All My Children and One Life to Live

  • Soap operas are an all-or-nothing affair: if you don't watch them, they may as well not exist. But if you do, they're like no other commitment on television. Everyone hates having a favorite show canceled. But your favorite soap? That's getting a solid chunk of your life canceled.

    More than 80 years of cumulative soap-opera story will draw to a close by January 2012 following ABC's April 14 announcement that it will cancel All My Children and One Life to Live. The decision leaves General Hospital as the network's last soap standing. Their replacements--a talk show and a lifestyle show--are more easily produced and are the type of program that has had far more success launching in recent years. The reversal for the soap, a genre that has been so reliable for so long, seems to be due partly to the popularity of reality TV and, beyond that, our tabloid culture.
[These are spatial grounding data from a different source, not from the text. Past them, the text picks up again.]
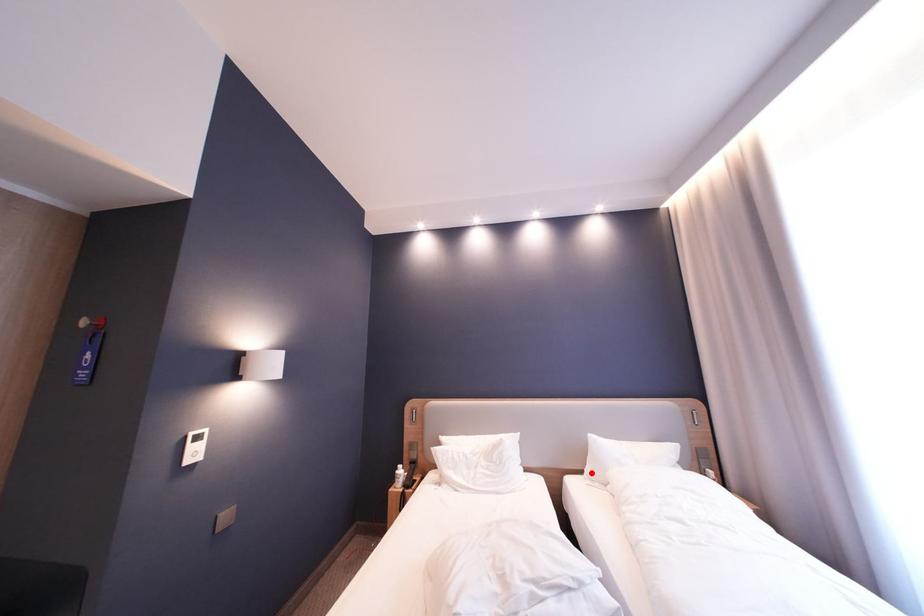
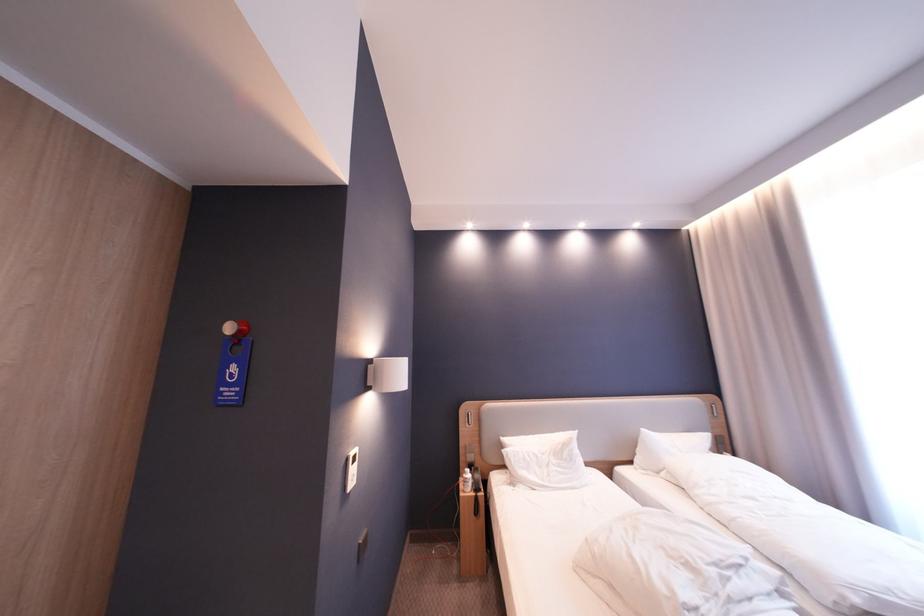
Question: I am providing you with two images of the same scene from different viewpoints. Given a red point in image1, look at the same physical point in image2. Is it:

Choices:
 (A) Closer to the viewpoint
 (B) Farther from the viewpoint

Answer: (A)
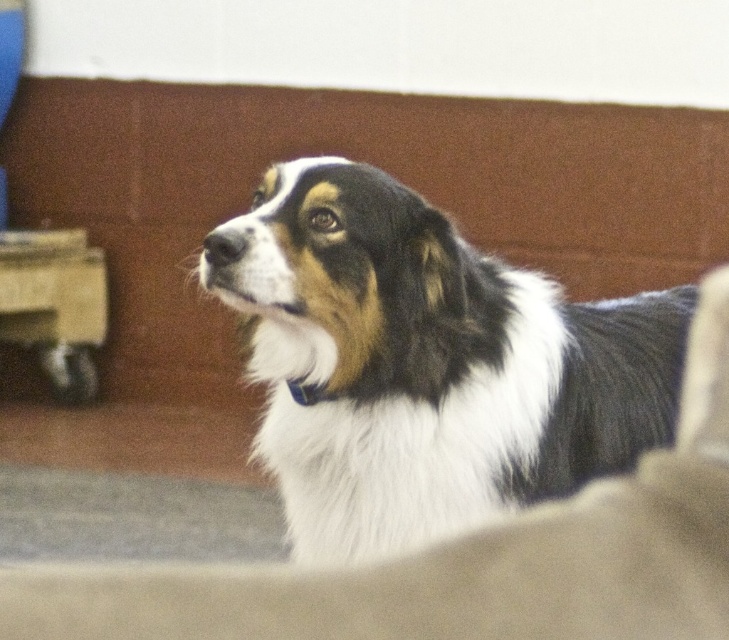
Question: Among these objects, which one is nearest to the camera?

Choices:
 (A) beige fabric dog bed at center
 (B) white-furred dog at center

Answer: (B)

Question: Is white-furred dog at center further to camera compared to beige fabric dog bed at center?

Choices:
 (A) yes
 (B) no

Answer: (B)

Question: Which point is closer to the camera?

Choices:
 (A) (130, 582)
 (B) (386, 317)

Answer: (A)

Question: Does white-furred dog at center appear on the left side of beige fabric dog bed at center?

Choices:
 (A) no
 (B) yes

Answer: (B)

Question: Observing the image, what is the correct spatial positioning of white-furred dog at center in reference to beige fabric dog bed at center?

Choices:
 (A) right
 (B) left

Answer: (B)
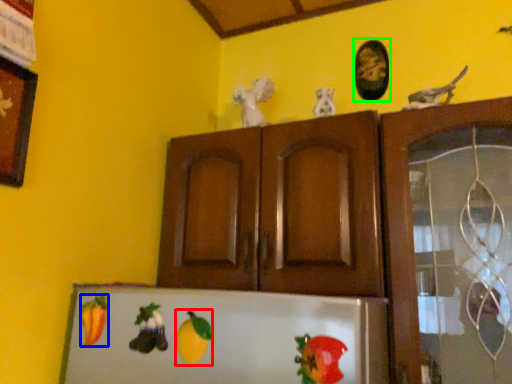
Question: Which object is the farthest from fruit (highlighted by a red box)? Choose among these: fruit (highlighted by a blue box) or picture frame (highlighted by a green box).

Choices:
 (A) fruit
 (B) picture frame

Answer: (B)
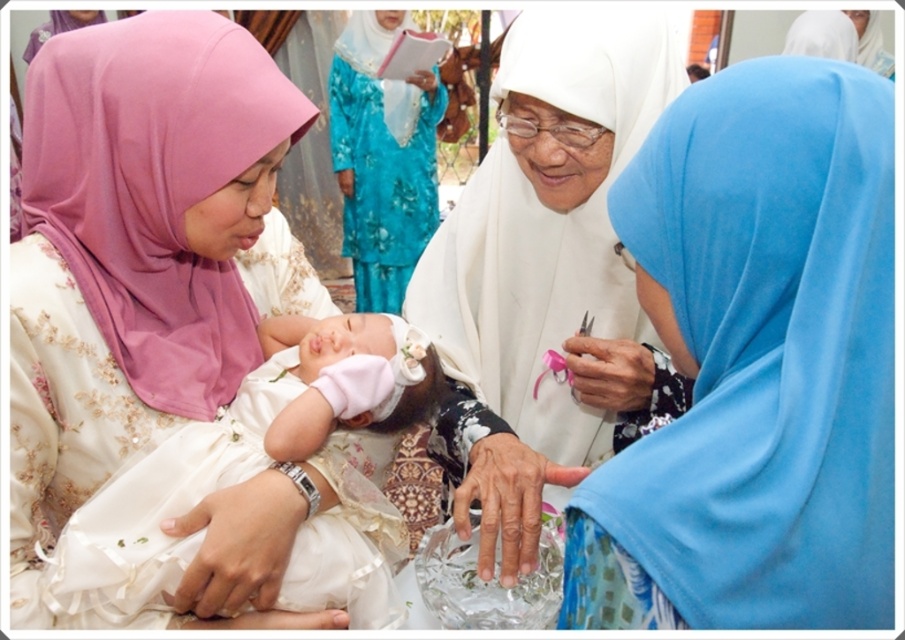
Is point (498, 276) in front of point (121, 508)?

No, (498, 276) is further to viewer.

Is point (613, 308) farther from viewer compared to point (56, 595)?

Yes, point (613, 308) is behind point (56, 595).

Who is more forward, (498, 518) or (148, 472)?

Point (148, 472) is more forward.

Locate an element on the screen. Image resolution: width=905 pixels, height=640 pixels. white satin hijab at center is located at coordinates (541, 269).

Locate an element on the screen. The image size is (905, 640). blue fabric headscarf at right is located at coordinates (755, 364).

Is blue fabric headscarf at right behind matte pink hijab at upper left?

No, it is in front of matte pink hijab at upper left.

Does point (763, 380) lie in front of point (143, 288)?

Yes, it is in front of point (143, 288).

Identify the location of blue fabric headscarf at right. This screenshot has width=905, height=640. [x=755, y=364].

Does white satin dress at center have a greater width compared to dry skin hand at center?

Correct, the width of white satin dress at center exceeds that of dry skin hand at center.

Does point (137, 563) come in front of point (465, 483)?

Yes.

The image size is (905, 640). I want to click on white satin dress at center, so click(x=237, y=452).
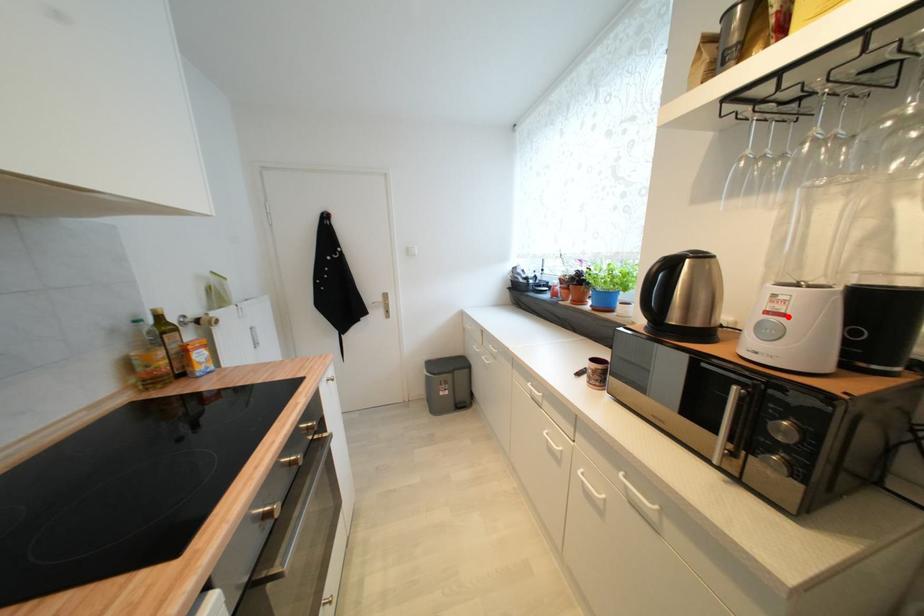
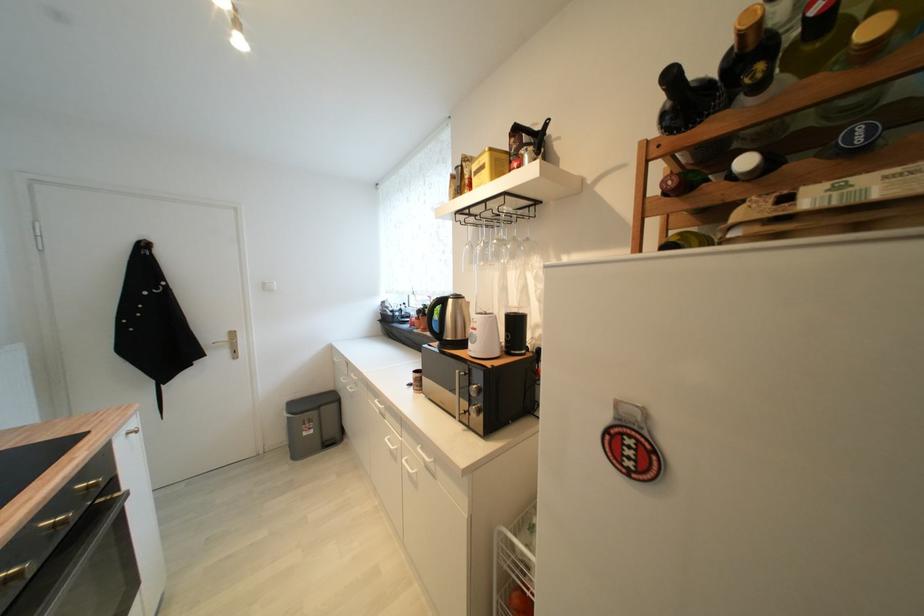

    Soap operas, after all, are about immersion in the details and drama of a set of people's lives. But they're no longer alone in that. The Real Housewives shows, for instance, indirectly compete for the same mind space, offering a similar kind of serial storytelling, personal intrigue and schadenfreude--as do the offscreen narratives of the likes of Kate Gosselin and the Kardashians. For too many viewers, soaps are now just an alternative, which is why one of TV's oldest formats is running out of lives to live.